I also must point out that we citizens hire the scientists at EPA to perform risk assessments for us.  The EPA risk assessors also have families that they wish to protect.  I have the honor of knowing the head of risk assessment personally from informal meetings and meals at conferences, as well as many phone and email conversations about protecting bees from pesticides.  EPA knows how to do risk assessment, and can better analyze the data from any published or unpublished study better than any can layman or activist group.  Bottom line: I have no reason to question EPA’s risk assessments, summarized at https://www.epa.gov/ingredients-used-pesticide-products/glyphosate

For an excellent and objective scientific review, read (of interest, search the word “honey”): Residues of glyphosate in food and dietary exposure https://ift.onlinelibrary.wiley.com/doi/10.1111/1541-4337.12822

For a very good review of glyphosate residues in off-the-shelf foods, the CFIA (Canadian Food Inspection Agency) analyzed 7955 samples of foods to determine the level of compliance of foods in the Canadian marketplace against established MRLs.  Read the full report here: https://pubs.acs.org/doi/10.1021/acs.jafc.9b07819

That said, the best layman’s review of glyphosate was recently published at https://geneticliteracyproject.org/gmo-faq/is-glyphosate-roundup-dangerous/?mc_cid=527d29e2df&mc_eid=dc9006049b

I’ve snipped three informative graphics from the above article, since in my own prior research, they were three data sets that I had already graphed out myself:

Money-hungry, fear-provoking “activist groups” such as the Environmental Working Group, hire skilled marketers and lawyers to generate and post scary correlations about glyphosate and cancer.  But correlation does not imply causality, as evidenced by the graph below:

For more humorous  spurious correlations, see https://www.tylervigen.com/spurious-correlations

I had previously checked the databases of countries that had kept track of incidence of Non-Hodgkin’s Lymphoma and glyphosate use, and had  found that although glyphosate use has skyrocketed over the years, the incidence of NHL has remained flat, which does not support a link between the two.  Take a look at the two graphs below (from the GLP article):

If there was really any evidence that glyphosate caused NHL, we’d see it in the farmers who get it splashed all over their jeans all day long when applying it.

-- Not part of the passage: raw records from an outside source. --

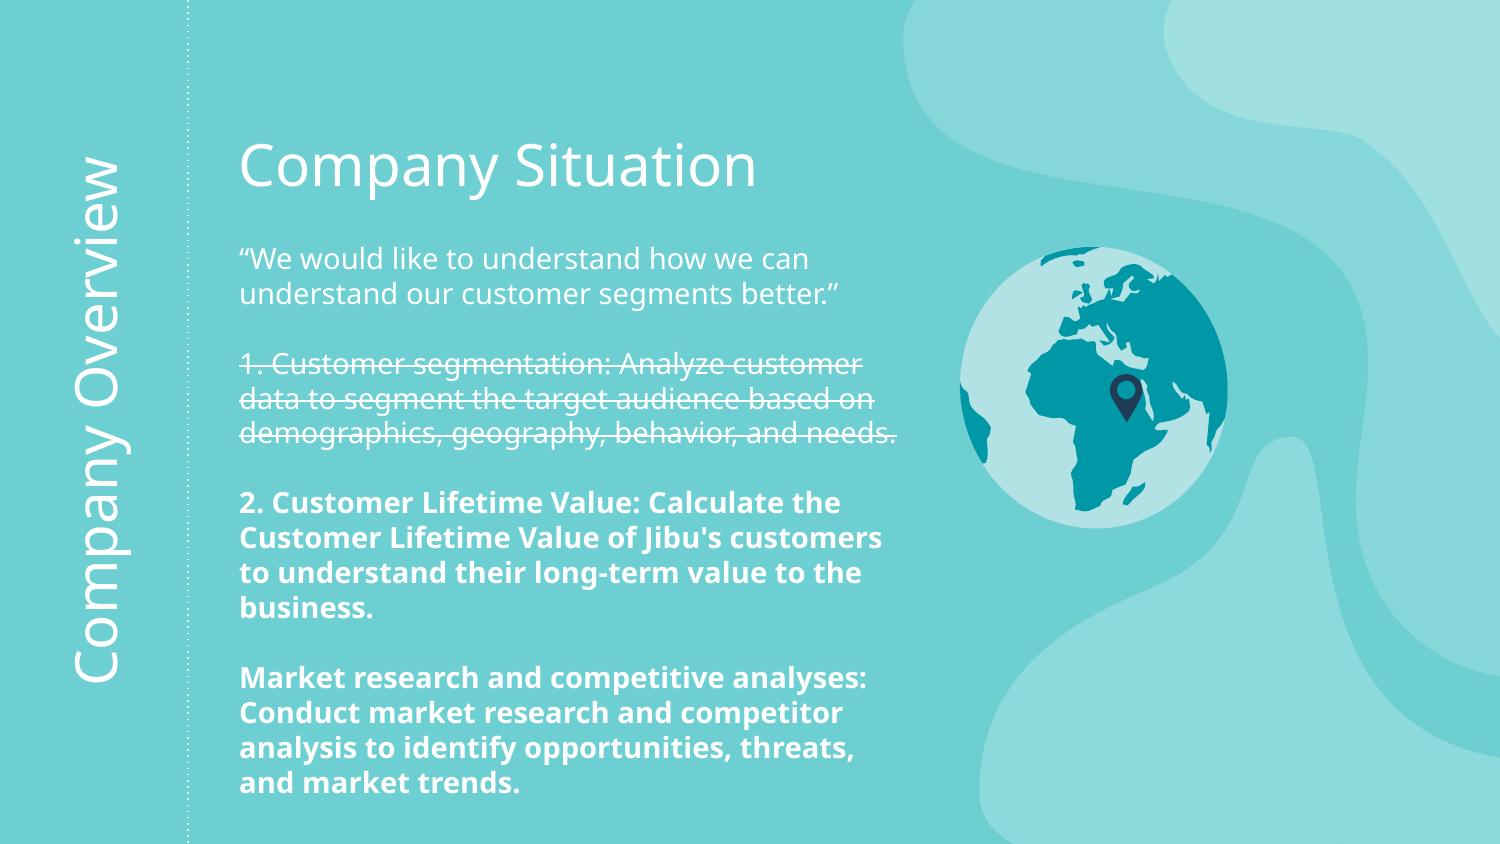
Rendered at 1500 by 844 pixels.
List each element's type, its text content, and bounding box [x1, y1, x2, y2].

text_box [942, 246, 1246, 529]
title Company Overview [43, 65, 138, 778]
picture [0, 0, 1500, 844]
list “We would like to understand how we can understand our customer segments better.” 1. Customer segmentation: Analyze customer data to segment the target audience based on demographics, geography, behavior, and needs. 2. Customer Lifetime Value: Calculate the Customer Lifetime Value of Jibu's customers to understand their long-term value to the business. Market research and competitive analyses: Conduct market research and competitor analysis to identify opportunities, threats, and market trends. [224, 225, 933, 694]
text_box Company Situation [224, 113, 882, 214]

The maps below would clearly indicate if there was any connection between glyphosate application and NHL.  There doesn’t appear to be one.

Bottom line: I’m far more likely to harm myself from picking, digging, and pulling out blackberries than I am from spraying them  (once is usually enough) with glyphosate.   I you have hard data that indicates that I should revisit my current assessment, please forward it to me!